Looking at the Big Picture 



In the longer run,our model will be very helpful for people from different professional backgrounds in various ways. It will help them a lot in doing their work more efficiently and productively by providing them easier access to the years of NASA research data at a single place, thus boosting their productivity which will lead to development of better solutions to many real world problems. Some of the major professional backgrounds for whom our model will be most beneficial are:



1.Researchers and Innovators


Our model will be very much helpful for the future researchers and innovators as it will provide them easier access and navigation to this treasure trove of research and information in an easily accessible and understandable way which will accelerate the process of research and innovation 


2.Academics


It will be highly useful for academics as they will gain better access to knowledge which will lead to better sharing of knowledge and information 


3.Policy Makers


It will be highly useful for policymakers as well as they can get brief and specific reports on a variety of issues which will help them in making better decisions 


4.General Public 


Our model will also be useful for the general public,especially the individuals with curiosity and inquisitiveness as this treasure trove of information will become more accessible to them



What tools, coding languages, softwares and hardwares did we use?

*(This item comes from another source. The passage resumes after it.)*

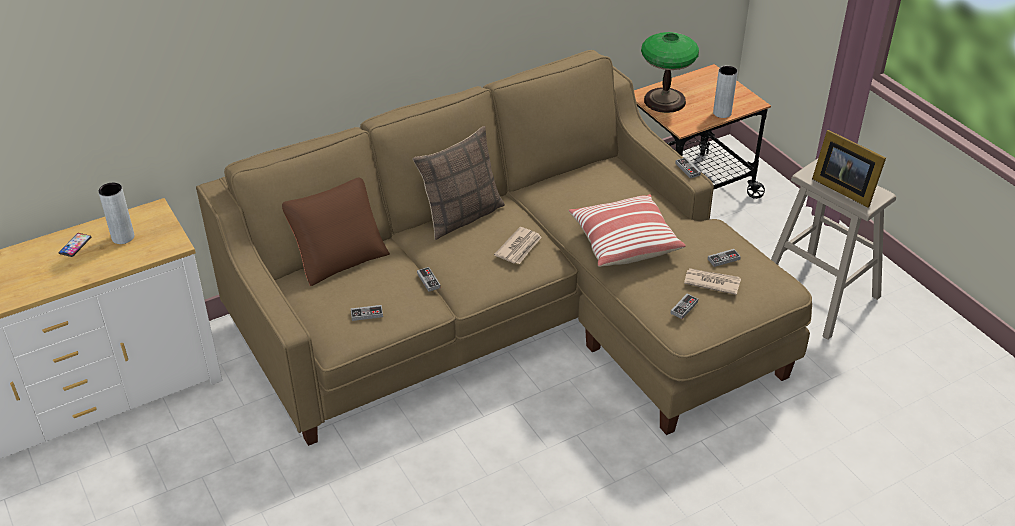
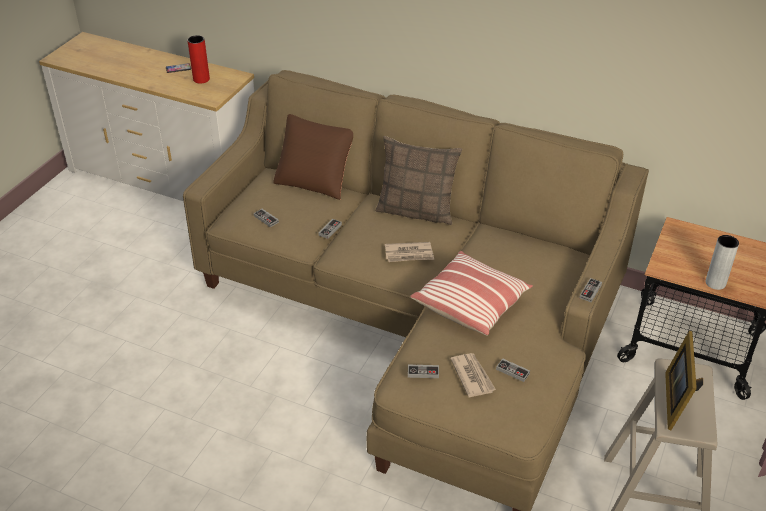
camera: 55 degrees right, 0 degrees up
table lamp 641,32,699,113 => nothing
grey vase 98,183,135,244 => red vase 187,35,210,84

We have used the following tools and softwares in development of our project:






  • Python 
  • Google Workspace 
  • Google Colab
  • Pypdf2 module
  • FPDF module
  • NLTK
  • Matplotlib
  • Plotly
  • Pandas
  • Regular Expressions

Space Agency Data

We have used the data from NASA NTRS for data collection in our corpus


https://ntrs.nasa.gov/


We have also used the NASA STI Subject and Scope Category Guide for categorising the data into different categories as per the keyword frequency


https://ntrs.nasa.gov/api/citations/20000025197/downloads/20000025197.pdf

Hackathon Journey

How would we describe our Space Apps Challenge Experience?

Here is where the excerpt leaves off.